Before giving evidence at any judicial proceedings it is practice to take the Oath or make a sworn affirmation, thereby promising to tell the truth, the whole truth and nothing but the truth in the name of God, Allah or any other mystical omnipotence that you have been conditioned to have faith in. a sworn affirmation amounts to much the same thing except that the “almighty” is not brought into it.

Having completed this solemn and apparently sincere ritual all that remains to be done, so you might think, is to relate your evidence to the Court as honestly as you can recall . . . but, it doesn’t end there. Having given evidence the witness is then invariably subjected to a verbal flailing form a highly trained advocate with the sole purpose of proving that the witness has, wholly or in part, told anything but the truth. This so called cross-examination has the full backing of the Court and effectively reduces the value of the Oath/affirmation to something akin to the scribblings to be found in most public toilets.

Regardless of any promise to tell the truth the fact remains that the honesty of a witness is not enhanced one jot in the eyes of the Court by taking the Oath. If any value at all was placed on this ritual then there would be no need for the demeaning Court scenes where highly educated and articulate lawyers seek to prove that some hapless (though possibly truthful) witness is telling porkies.

If you or I should be so naïve as to believe that all witnesses, some witnesses or just a few witnesses tell the truth or, are expected to tell the truth, despite having taken the Oath/affirmation, then the procedure in our Courts confirm beyond all reasonable doubt that such a belief is just wishful thinking. So why take the Oath? It certainly doesn’t do anything to elicit the truth and what is more no one expects it to . . . and so the Oath/affirmation is without value and meaningless. Additionally it reduces any concept you might have of God to something less than a scab on a donkey’s ear and the holy scripture might just as well be a pile of second-hand comics.
John Phazey, 
Sutton Coldfield

 
Goldwater

Dear Editors,

Dave Alton (September Socialist Standard) was far too lenient to Barry Goldwater.

In the first place, the word “libertarian” is a gross misnomer for those who advocate capitalism without a welfare state or government intervention in the economy, and we should not use it uncritically. What they actually stand for is slavery—wage slavery.
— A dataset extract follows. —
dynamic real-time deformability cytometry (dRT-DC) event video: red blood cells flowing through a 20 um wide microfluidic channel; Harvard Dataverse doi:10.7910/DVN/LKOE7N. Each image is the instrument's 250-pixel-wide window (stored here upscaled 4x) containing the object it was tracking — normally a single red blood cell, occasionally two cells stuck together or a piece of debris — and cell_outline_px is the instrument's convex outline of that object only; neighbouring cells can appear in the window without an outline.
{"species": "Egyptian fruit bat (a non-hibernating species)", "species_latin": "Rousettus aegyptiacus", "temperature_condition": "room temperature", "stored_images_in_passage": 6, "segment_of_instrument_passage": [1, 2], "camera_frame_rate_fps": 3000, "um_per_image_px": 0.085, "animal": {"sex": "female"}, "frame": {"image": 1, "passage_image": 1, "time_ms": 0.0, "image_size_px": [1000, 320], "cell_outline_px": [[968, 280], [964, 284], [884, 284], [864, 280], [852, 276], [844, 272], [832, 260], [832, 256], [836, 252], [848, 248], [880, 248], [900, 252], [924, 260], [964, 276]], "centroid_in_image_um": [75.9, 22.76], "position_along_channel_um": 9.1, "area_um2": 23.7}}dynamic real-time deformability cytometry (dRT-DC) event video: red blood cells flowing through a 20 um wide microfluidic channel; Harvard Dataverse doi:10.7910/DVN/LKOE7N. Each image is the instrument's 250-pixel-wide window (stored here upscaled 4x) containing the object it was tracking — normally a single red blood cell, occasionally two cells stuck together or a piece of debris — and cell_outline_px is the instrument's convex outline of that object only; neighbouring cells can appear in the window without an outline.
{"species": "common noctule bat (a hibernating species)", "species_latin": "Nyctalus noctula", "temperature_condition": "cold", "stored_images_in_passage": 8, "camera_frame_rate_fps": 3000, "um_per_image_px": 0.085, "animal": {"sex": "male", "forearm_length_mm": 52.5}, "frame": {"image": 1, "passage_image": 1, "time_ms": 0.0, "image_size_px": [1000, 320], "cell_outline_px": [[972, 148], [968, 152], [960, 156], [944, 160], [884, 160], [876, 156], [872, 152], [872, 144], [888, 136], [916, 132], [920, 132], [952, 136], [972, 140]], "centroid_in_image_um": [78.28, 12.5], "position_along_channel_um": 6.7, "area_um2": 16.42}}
As Dave says, “there can be no liberty to defend until humanity is liberated from capitalism”.

Secondly, Dave claims that Goldwater’s opposition to welfare spending involved “detesting the concept of people becoming dependent upon the state”. Leaving aside the point that most capitalist who spout this stuff are more than happy to accept state subsidies for themselves when they’re available, the fact is that such campaigns are basically designed to cut taxes and so keep up profits. Goldwater of course wasn't opposed to workers being dependent on selling their labour power.